Task to carry out: Copy, unchanged, the part of the records that opens with the line containing "Produktseite" and closes with the line containing "Vypočuj si ukážky!", both of those lines included. Leave the pictures out of your copy.

START Supplied information

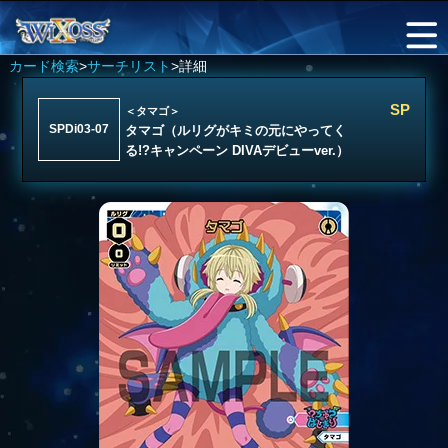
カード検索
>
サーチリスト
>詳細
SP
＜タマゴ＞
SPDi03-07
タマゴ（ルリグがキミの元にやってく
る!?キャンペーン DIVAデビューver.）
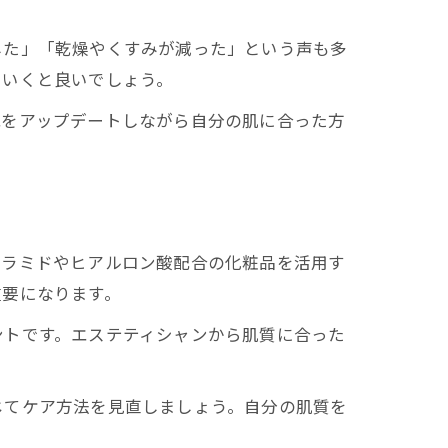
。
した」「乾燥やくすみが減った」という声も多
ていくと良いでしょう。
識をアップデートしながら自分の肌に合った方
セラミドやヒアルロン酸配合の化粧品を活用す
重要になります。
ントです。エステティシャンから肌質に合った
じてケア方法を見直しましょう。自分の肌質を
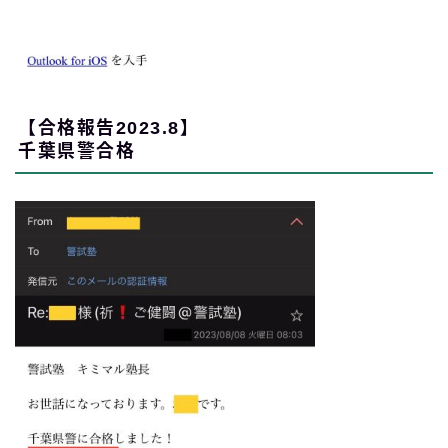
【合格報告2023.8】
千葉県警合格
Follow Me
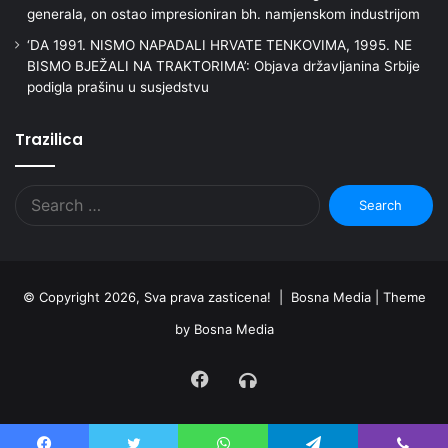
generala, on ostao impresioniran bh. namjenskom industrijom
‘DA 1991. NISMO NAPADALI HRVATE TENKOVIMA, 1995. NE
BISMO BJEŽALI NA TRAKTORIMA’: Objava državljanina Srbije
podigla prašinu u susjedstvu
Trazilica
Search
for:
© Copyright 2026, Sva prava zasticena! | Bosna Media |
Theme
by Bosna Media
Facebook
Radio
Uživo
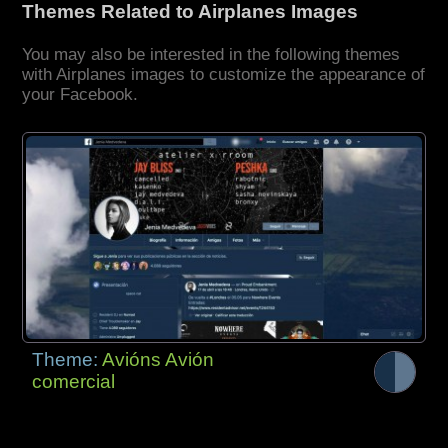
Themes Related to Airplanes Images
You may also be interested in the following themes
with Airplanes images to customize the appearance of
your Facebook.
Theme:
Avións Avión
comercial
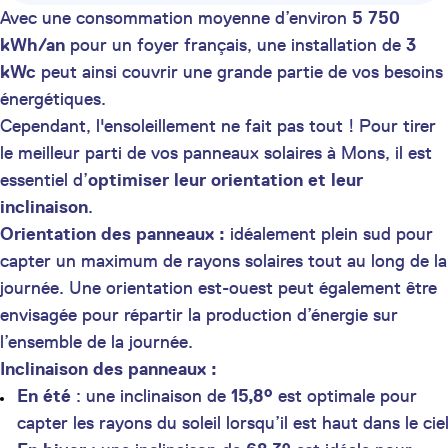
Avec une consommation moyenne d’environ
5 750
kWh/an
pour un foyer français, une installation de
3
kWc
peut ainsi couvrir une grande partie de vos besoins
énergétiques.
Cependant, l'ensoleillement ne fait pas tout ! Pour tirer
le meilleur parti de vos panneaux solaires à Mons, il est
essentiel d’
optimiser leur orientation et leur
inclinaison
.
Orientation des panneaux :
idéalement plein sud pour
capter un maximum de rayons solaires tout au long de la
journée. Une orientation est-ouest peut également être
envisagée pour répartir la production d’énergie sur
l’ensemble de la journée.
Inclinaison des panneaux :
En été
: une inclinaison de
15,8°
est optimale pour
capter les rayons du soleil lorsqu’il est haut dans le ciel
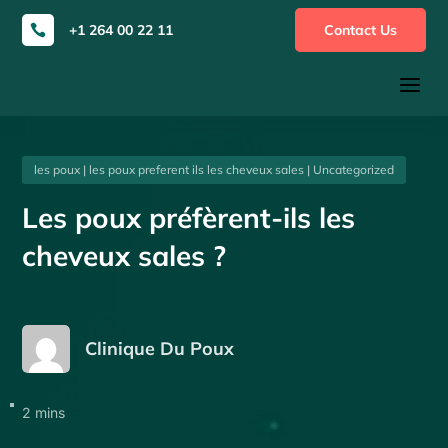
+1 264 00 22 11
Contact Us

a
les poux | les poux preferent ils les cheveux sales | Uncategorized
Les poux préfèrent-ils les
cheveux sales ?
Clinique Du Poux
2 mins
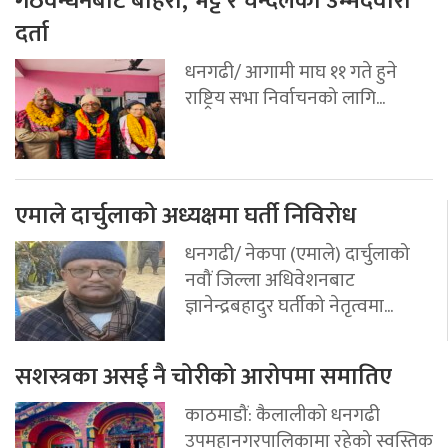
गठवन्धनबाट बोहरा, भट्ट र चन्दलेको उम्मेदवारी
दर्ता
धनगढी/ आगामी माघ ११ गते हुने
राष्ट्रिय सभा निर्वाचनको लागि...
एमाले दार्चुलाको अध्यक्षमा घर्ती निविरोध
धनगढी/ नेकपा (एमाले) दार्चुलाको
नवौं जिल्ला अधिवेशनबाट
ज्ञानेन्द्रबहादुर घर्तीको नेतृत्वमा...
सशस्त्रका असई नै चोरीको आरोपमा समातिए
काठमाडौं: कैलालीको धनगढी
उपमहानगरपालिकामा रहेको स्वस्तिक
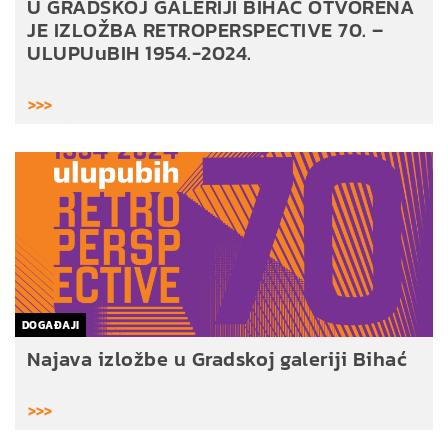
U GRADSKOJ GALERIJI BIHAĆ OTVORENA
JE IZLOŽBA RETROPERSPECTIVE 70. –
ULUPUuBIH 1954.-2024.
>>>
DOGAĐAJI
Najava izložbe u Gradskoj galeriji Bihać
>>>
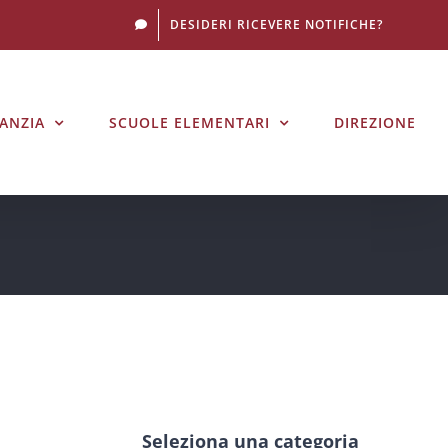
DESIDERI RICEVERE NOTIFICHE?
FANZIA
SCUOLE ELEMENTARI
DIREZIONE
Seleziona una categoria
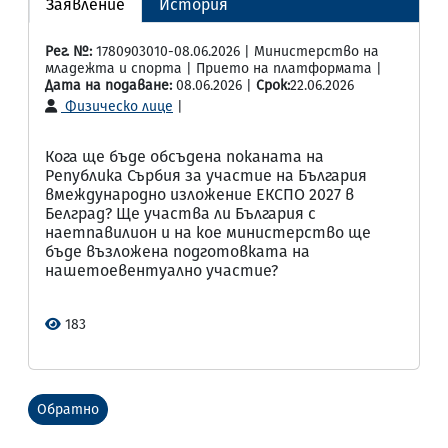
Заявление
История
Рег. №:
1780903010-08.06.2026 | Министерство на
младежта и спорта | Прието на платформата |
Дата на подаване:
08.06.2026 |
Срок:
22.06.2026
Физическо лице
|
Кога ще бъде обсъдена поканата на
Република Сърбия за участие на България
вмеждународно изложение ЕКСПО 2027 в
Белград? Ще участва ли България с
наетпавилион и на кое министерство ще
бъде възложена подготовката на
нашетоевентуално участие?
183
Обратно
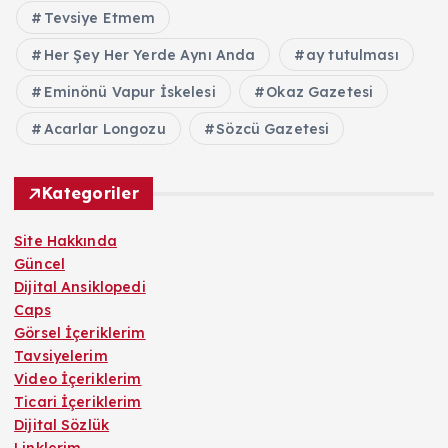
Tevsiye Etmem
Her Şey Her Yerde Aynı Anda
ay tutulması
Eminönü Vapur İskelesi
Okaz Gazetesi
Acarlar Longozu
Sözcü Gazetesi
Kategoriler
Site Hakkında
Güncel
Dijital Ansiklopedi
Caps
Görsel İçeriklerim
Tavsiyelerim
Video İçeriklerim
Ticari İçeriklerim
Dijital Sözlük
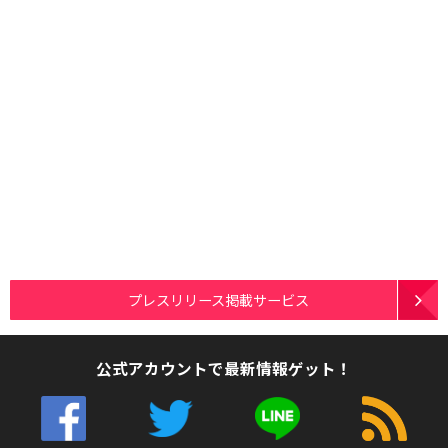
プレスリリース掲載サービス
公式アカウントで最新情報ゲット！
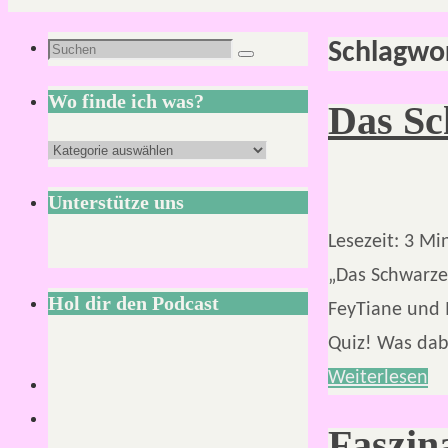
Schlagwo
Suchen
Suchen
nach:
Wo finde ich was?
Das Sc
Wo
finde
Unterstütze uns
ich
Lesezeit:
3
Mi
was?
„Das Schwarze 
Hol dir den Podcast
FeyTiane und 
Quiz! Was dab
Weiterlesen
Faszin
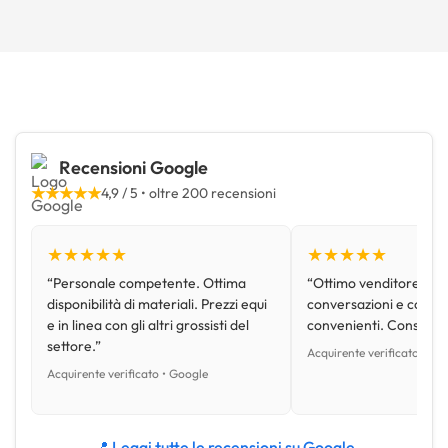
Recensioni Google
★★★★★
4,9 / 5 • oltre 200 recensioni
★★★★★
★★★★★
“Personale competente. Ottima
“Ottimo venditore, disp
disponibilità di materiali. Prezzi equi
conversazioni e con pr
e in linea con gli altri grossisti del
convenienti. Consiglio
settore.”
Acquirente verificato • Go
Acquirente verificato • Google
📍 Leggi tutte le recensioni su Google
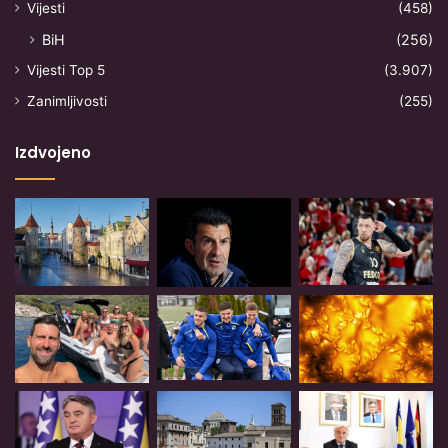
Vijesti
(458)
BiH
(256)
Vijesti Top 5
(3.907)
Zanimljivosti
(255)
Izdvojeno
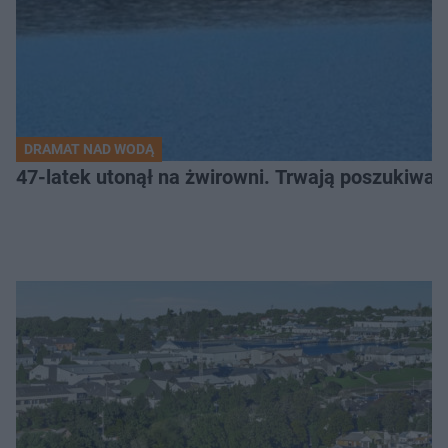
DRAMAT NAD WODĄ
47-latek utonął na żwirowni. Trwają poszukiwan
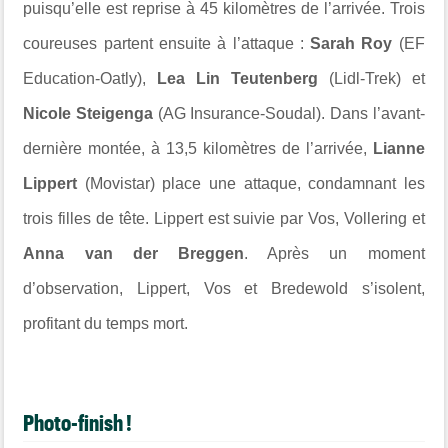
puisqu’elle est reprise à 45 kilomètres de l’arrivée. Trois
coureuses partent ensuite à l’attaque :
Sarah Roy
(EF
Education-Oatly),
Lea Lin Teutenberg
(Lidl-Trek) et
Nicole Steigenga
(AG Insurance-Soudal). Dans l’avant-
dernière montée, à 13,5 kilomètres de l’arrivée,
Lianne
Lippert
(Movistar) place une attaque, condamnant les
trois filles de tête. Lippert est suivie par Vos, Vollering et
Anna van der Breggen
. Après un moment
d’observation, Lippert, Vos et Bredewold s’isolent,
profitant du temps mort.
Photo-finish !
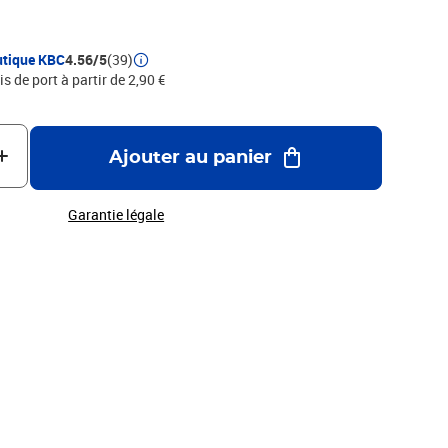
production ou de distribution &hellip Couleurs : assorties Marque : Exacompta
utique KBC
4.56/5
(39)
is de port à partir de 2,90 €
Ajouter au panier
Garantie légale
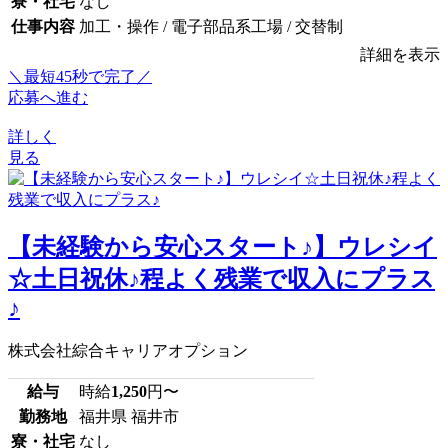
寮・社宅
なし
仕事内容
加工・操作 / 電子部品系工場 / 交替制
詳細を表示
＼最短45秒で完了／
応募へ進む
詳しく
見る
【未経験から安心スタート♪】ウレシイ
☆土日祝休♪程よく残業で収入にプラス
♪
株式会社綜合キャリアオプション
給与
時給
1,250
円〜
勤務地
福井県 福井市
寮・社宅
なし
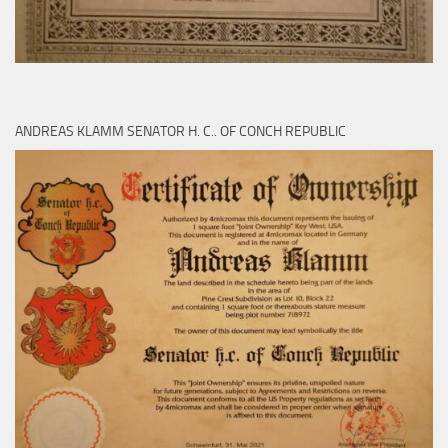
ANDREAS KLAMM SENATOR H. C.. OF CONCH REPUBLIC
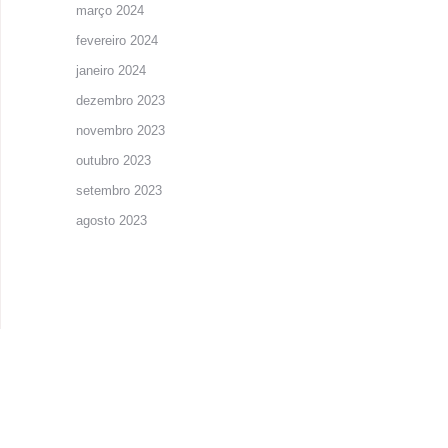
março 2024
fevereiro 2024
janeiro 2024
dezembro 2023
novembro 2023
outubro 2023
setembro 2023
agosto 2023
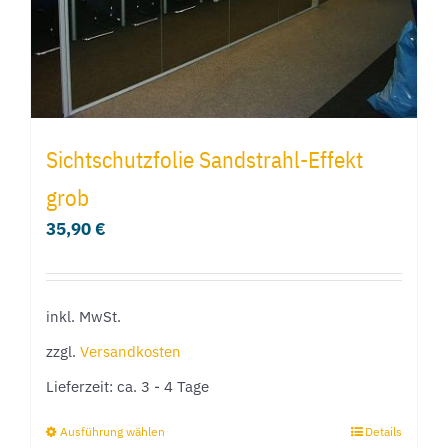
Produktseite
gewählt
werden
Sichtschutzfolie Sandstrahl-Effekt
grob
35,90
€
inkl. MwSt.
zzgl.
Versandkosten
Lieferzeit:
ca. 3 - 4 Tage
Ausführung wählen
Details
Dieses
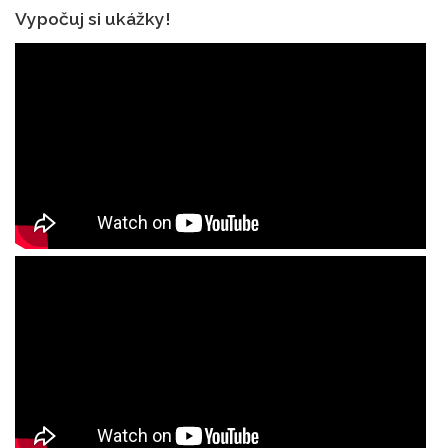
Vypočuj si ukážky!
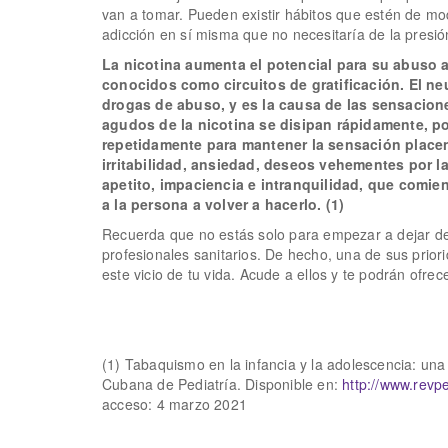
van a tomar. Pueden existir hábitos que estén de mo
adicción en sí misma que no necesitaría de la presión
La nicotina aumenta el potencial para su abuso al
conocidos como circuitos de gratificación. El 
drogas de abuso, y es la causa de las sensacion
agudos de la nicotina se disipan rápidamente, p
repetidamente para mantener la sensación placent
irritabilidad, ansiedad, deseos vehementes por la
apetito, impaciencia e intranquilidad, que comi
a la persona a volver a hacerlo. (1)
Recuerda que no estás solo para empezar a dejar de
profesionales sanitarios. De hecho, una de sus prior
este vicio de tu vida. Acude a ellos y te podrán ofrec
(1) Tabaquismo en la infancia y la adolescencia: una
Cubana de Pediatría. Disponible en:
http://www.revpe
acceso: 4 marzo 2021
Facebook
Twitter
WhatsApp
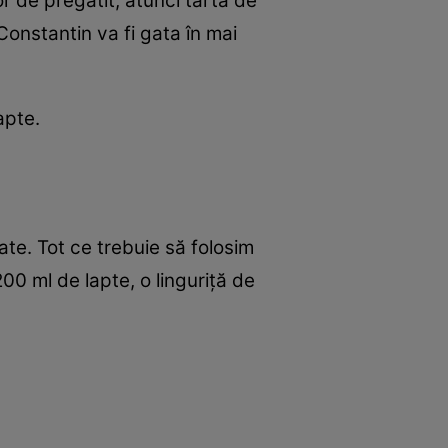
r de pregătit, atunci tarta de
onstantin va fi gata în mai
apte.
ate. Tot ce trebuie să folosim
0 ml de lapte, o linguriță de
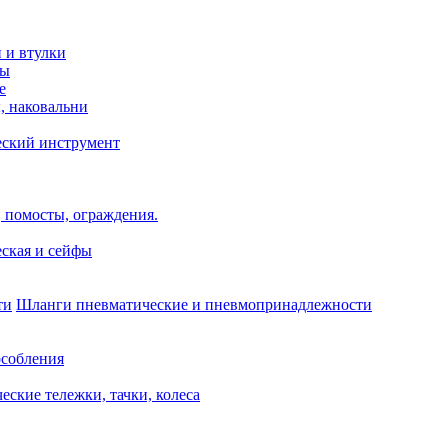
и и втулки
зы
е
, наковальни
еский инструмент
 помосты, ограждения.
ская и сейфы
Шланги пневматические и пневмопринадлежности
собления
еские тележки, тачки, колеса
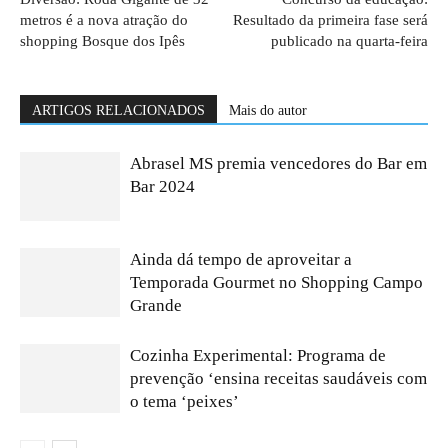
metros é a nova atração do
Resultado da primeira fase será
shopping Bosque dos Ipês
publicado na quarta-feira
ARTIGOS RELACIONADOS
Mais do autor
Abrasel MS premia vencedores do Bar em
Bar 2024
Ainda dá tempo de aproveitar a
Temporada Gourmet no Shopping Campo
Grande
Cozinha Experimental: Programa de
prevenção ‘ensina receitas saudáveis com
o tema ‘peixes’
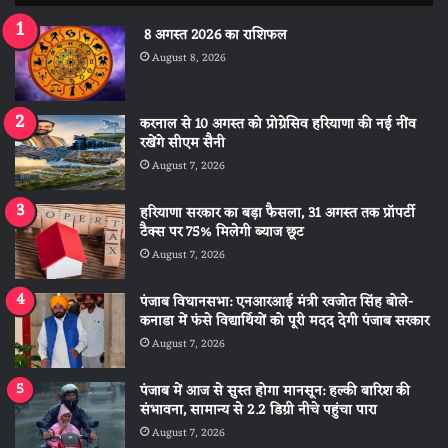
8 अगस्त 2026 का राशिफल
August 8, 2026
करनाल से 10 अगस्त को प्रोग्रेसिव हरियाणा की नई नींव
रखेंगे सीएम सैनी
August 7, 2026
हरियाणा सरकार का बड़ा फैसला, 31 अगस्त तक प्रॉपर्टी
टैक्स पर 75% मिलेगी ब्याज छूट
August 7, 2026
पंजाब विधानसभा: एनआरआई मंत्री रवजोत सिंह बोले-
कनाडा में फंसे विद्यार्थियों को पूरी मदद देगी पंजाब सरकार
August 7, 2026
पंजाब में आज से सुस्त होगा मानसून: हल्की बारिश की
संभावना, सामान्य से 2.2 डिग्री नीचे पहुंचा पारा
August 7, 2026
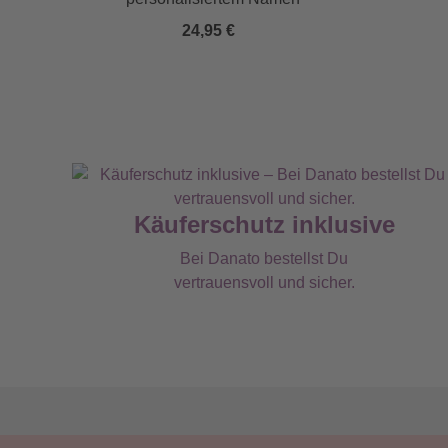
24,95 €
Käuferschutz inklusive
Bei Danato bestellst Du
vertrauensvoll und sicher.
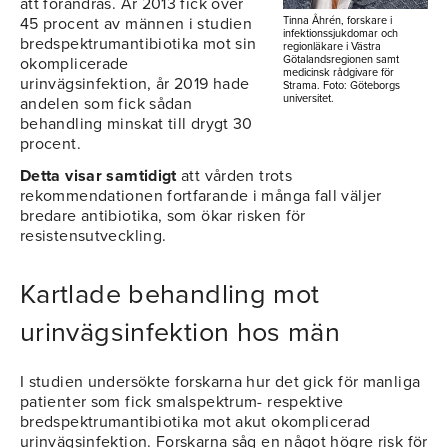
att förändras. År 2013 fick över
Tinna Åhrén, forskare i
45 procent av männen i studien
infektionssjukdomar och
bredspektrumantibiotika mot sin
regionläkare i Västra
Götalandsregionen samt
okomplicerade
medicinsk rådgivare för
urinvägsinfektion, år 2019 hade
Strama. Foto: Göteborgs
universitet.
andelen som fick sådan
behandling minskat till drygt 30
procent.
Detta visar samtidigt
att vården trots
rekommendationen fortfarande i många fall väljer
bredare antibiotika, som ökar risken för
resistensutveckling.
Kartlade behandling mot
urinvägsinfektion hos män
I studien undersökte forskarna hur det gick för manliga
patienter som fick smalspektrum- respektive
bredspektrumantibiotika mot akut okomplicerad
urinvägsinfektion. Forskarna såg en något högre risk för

END Supplied information

Solution for this exercise:
Produktseite
gewählt
werden
Sichtschutzfolie Sandstrahl-Effekt
grob
35,90
€
inkl. MwSt.
zzgl.
Versandkosten
Lieferzeit:
ca. 3 - 4 Tage
Ausführung wählen
Details
Dieses
Vypočuj si ukážky!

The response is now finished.